──────── Data for processing

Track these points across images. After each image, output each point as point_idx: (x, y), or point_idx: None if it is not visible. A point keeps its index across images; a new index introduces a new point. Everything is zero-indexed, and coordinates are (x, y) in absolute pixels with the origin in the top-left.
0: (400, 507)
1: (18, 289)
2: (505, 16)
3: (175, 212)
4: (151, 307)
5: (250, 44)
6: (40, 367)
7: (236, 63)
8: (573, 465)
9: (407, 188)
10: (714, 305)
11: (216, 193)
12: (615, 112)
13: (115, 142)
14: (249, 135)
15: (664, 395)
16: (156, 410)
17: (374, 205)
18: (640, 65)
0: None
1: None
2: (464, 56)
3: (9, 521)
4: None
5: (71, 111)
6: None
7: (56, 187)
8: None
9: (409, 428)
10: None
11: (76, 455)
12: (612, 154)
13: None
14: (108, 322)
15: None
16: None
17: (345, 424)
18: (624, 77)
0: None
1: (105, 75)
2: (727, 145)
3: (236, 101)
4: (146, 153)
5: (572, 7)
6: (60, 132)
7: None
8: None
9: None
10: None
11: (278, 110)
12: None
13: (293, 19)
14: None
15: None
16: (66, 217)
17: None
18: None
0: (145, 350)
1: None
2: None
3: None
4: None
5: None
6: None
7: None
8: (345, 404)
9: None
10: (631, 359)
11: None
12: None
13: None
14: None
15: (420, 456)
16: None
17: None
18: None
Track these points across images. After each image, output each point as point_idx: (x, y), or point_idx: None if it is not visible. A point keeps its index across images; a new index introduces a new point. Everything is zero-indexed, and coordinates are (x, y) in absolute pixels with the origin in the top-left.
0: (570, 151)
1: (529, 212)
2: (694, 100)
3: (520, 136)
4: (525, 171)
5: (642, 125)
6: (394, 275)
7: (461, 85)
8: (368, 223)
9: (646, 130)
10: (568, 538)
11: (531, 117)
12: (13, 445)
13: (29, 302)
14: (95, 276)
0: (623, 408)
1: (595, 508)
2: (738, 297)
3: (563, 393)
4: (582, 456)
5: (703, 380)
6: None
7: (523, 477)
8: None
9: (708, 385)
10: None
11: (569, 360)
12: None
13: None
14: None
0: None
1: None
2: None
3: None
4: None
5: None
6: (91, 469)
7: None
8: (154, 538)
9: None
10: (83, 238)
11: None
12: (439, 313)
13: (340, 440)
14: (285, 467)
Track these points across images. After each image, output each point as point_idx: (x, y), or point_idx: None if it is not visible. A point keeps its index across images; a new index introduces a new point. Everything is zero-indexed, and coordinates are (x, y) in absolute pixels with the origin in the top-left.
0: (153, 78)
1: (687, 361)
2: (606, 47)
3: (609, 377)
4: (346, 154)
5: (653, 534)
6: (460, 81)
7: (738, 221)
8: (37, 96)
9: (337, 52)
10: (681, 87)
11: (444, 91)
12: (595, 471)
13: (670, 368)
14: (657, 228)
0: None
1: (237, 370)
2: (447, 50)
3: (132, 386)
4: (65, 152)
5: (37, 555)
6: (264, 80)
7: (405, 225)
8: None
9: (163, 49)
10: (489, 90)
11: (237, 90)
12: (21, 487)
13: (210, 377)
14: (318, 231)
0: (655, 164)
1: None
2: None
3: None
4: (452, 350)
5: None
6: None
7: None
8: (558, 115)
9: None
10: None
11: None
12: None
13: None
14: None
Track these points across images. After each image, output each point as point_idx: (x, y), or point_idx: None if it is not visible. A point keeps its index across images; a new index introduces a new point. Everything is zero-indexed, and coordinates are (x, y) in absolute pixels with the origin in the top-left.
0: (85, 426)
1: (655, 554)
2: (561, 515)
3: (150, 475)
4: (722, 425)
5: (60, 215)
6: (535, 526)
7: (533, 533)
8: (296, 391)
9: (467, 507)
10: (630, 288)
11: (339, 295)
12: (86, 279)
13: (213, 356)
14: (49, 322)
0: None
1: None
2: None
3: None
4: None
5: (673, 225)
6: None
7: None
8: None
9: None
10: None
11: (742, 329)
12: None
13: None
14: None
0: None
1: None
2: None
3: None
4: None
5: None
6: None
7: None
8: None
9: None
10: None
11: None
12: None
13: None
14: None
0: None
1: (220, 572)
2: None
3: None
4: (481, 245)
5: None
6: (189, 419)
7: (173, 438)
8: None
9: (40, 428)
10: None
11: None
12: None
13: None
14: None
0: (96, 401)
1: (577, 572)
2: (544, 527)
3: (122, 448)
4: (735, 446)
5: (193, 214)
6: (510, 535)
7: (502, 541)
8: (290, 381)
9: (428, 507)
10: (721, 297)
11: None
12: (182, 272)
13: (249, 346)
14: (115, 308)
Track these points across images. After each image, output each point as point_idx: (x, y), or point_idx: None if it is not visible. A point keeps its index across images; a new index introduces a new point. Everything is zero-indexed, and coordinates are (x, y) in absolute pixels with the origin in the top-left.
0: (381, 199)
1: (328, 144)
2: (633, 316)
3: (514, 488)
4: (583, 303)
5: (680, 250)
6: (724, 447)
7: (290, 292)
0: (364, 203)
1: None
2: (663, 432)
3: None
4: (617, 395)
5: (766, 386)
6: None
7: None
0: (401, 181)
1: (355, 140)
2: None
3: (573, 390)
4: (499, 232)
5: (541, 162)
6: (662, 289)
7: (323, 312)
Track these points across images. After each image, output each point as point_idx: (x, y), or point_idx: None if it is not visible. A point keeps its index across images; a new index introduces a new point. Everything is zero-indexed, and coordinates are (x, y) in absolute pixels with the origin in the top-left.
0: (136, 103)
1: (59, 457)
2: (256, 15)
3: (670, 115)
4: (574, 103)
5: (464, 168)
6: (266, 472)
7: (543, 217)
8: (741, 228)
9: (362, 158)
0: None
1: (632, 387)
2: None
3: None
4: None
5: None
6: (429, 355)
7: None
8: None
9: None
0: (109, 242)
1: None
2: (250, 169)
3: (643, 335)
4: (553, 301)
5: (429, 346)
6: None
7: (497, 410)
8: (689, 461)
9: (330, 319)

────────────────

Aim of the task | Rewrite the lines from the start of the records through the line containing "11: (278, 110)", changing "top-left" to "upper-left" and leaving everything else unchanged.

Problem solution |
Track these points across images. After each image, output each point as point_idx: (x, y), or point_idx: None if it is not visible. A point keeps its index across images; a new index introduces a new point. Everything is zero-indexed, and coordinates are (x, y) in absolute pixels with the origin in the upper-left.
0: (400, 507)
1: (18, 289)
2: (505, 16)
3: (175, 212)
4: (151, 307)
5: (250, 44)
6: (40, 367)
7: (236, 63)
8: (573, 465)
9: (407, 188)
10: (714, 305)
11: (216, 193)
12: (615, 112)
13: (115, 142)
14: (249, 135)
15: (664, 395)
16: (156, 410)
17: (374, 205)
18: (640, 65)
0: None
1: None
2: (464, 56)
3: (9, 521)
4: None
5: (71, 111)
6: None
7: (56, 187)
8: None
9: (409, 428)
10: None
11: (76, 455)
12: (612, 154)
13: None
14: (108, 322)
15: None
16: None
17: (345, 424)
18: (624, 77)
0: None
1: (105, 75)
2: (727, 145)
3: (236, 101)
4: (146, 153)
5: (572, 7)
6: (60, 132)
7: None
8: None
9: None
10: None
11: (278, 110)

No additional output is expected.